The landscape of the eastern borderlands of Poland provided inspiration for Zofia Chometowska’s earliest photographs, it was there that the artist made her iconic and often-reproduced works such as “The Laundress”. This “exotic Poland”, as the author termed it, was a popular subject among the photographers of the interwar period, Chometowska however was perhaps the only one able to capture the diversity of themes and multiplicity of histories found in the region.
Though the works do not make up a consistent series, a common theme binds them strongly, making it possible to present them jointly. All photographs were taken in the 1940s, in locations personally close to Chometowska – such as in the vicinity of Prochonsk (the family estate of the Drucki-Lubecki) or Dobroslawki (the estate of the Chometowski family).
Zofia Chomętowska with her children: Piotr and Gabriella, and her sister Ludwika Bogurska, arrived in South America in late 1947. Their final destination was Buenos Aires, where some of her distant relatives lived already. The city astonished the entire family upon the first encounter. Chomętowska photographed everything, as was her habit. Starting with the spectacular process of unloading the family’s European Mercedes from the ship to the land, through the busy wide streets, modern cars, to the impressive and novel natural landscapes. Soon after making it to Buenos Aires, she tried working as a professional photographer. She obtained a special permission to photograph Evita Peron and the manifestation of the General Confederation of Labour. Her pictures, however, would very quickly become more and more private and homely. The themes dominating her photographs from the ‘60s include family – predominantly her beautiful daughter, as well as the new, Argentina-born generation of the Chomętowski family.
Chometowska did not abandon photography after the end of the Second World War. A large part of the existing substantial collection of prints, showing the ruins and the reconstruction of Warsaw, was included in the first post-war exhibition at Warsaw’s National Museum titled “Warsaw Accuses!” (May-June 1945). This landmark presentation, which later became an international traveling show, was a strong statement (in the political sense also) about the condition of the Polish capital after the war. Excepting Tadeusz Przypkowski, Chometowska was the author of the largest number of prints. The photographic section of the show also featured works by Maria Chrzaszczowa, and, in its subsequent installments, by Edward Falkowski.
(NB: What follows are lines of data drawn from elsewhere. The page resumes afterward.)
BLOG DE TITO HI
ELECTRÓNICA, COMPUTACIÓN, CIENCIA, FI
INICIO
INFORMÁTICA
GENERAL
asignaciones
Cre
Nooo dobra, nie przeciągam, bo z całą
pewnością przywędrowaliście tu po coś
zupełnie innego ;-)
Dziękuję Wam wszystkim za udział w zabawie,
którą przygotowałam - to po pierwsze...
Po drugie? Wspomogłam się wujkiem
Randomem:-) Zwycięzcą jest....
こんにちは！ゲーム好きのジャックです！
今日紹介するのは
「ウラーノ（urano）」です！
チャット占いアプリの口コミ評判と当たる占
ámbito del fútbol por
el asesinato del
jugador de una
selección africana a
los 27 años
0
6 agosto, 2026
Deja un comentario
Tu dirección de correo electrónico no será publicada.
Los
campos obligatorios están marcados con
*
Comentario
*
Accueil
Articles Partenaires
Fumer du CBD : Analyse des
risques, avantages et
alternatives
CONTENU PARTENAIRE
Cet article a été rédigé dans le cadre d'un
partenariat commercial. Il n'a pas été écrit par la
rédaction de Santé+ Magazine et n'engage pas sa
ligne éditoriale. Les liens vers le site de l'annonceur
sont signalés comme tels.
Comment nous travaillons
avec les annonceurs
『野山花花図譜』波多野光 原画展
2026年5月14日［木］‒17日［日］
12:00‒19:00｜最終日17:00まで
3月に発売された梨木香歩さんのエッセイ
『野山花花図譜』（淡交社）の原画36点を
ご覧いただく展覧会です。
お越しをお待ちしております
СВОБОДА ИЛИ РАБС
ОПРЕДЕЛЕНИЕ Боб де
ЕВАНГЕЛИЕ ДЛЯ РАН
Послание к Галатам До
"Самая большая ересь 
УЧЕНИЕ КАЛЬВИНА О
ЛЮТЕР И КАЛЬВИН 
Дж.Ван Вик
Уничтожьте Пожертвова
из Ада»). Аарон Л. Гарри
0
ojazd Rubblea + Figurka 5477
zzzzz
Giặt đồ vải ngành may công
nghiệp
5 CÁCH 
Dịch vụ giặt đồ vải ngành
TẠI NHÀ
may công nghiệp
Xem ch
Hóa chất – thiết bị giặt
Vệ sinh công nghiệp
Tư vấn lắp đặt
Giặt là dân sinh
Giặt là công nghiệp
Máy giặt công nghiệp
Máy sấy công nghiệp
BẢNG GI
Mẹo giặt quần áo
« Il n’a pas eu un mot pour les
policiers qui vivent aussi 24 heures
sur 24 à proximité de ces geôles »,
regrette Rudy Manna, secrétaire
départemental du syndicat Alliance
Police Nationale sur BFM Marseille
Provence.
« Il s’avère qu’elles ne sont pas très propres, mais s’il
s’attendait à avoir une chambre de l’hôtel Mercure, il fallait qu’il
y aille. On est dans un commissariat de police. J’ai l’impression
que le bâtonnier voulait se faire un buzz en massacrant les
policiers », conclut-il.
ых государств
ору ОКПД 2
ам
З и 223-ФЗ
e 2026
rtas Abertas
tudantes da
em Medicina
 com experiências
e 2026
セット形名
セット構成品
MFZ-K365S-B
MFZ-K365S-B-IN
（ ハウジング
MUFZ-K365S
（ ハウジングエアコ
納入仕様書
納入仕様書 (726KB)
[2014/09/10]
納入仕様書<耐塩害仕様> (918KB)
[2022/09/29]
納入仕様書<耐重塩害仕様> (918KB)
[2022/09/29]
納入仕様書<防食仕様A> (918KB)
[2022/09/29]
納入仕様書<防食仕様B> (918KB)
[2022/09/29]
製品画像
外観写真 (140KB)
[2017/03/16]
Chometowska’s photographs taken between 1945-1946 and titled “Warsaw Lives” testify to the unusual development of the author’s documentary talent and the attempt at moving away from easy emotions or the banal. The complete series of photographs is currently in the collection of Warsaw Historical Museum.
Zofia Chomętowska most probably made two automobile expeditions across Europe. The first one still as Drucka-Lubecka, which was her maiden name, the second one in 1929 being a honeymoon trip with Jakub Chomętowski. It appears, that the main destination of this journey was Italy, with Venice, Florence, Pisa, Rome and Pompeii in particular. While travelling to the Eternal City, Zofia Chomętowska visited not only Austria and Tyrol, but also Budapest. Most certainly she went to Tunis and Zagreb as well. Today, it is difficult to reconstruct a map of the two expeditions. Negatives, often mixed up by the author herself, do not always allow for accurate identification and dating, the reorganizing process is still taking place. Chomętowska’s early photographs from across Europe arouse curiosity and interest, amongst them we can find unordinary framing of streets and people, far from the typical tourist photos registering always the same places and buildings. One of the things that fascinates the viewer in Chomętowska’s photographs, is the courage and boldness in documenting the alien reality.
In 1936 Mieczysław Orłowicz – head of the Department of Tourism in the Ministry of Transport announced an anonymous contest granting a photographer’s position. The goal was to capture cities and small towns across Poland for propaganda purposes. The winning photographs were to be used as ornaments in railway compartments as well as illustrations in various publications of the Ministry of Transport.
Using a ”Crow” alias, Zofia Chomętowska sent a portfolio of hers, which was most liked among all the entries. Chomętowska often joked about Orłowicz discovering her identity, where he would exclaim in disbelief ”What, a woman! You can’t possibly manage this type of work!”. Yet, the female photographer had managed and performed this job superbly, creating a whole series of photographs. Nearly fifteen hundred of them were redeveloped by the Foundation. All of the positives identified as the Ministry of Transport Project were scanned and archived within the Digital Heritage program financed by the National Audiovisual Institute.
"Archivo privado" means ‘private archive’ in Spanish and that’s how the box of negatives entrusted to the Foundation in 2010 was annotated: "Archivo privado de negativos de Sophie Drucka-Lubecka de Chomętowski". Part of the archive are snapshots from Zofia Chomętowska and her family’s private life – a private archive in the strict sense of the word. Archivo Privado comprises images from 1930s Polesie, showing the interiors of the Porochońsk country house, various outdoor activities, car trips and hunting parties – the life, in short, of the landed gentry of the era.
The collection includes also photographs made after 1947 in Argentina, where the author settled. These are usually images of family leisure: swimming, canoeing, or travelling by car.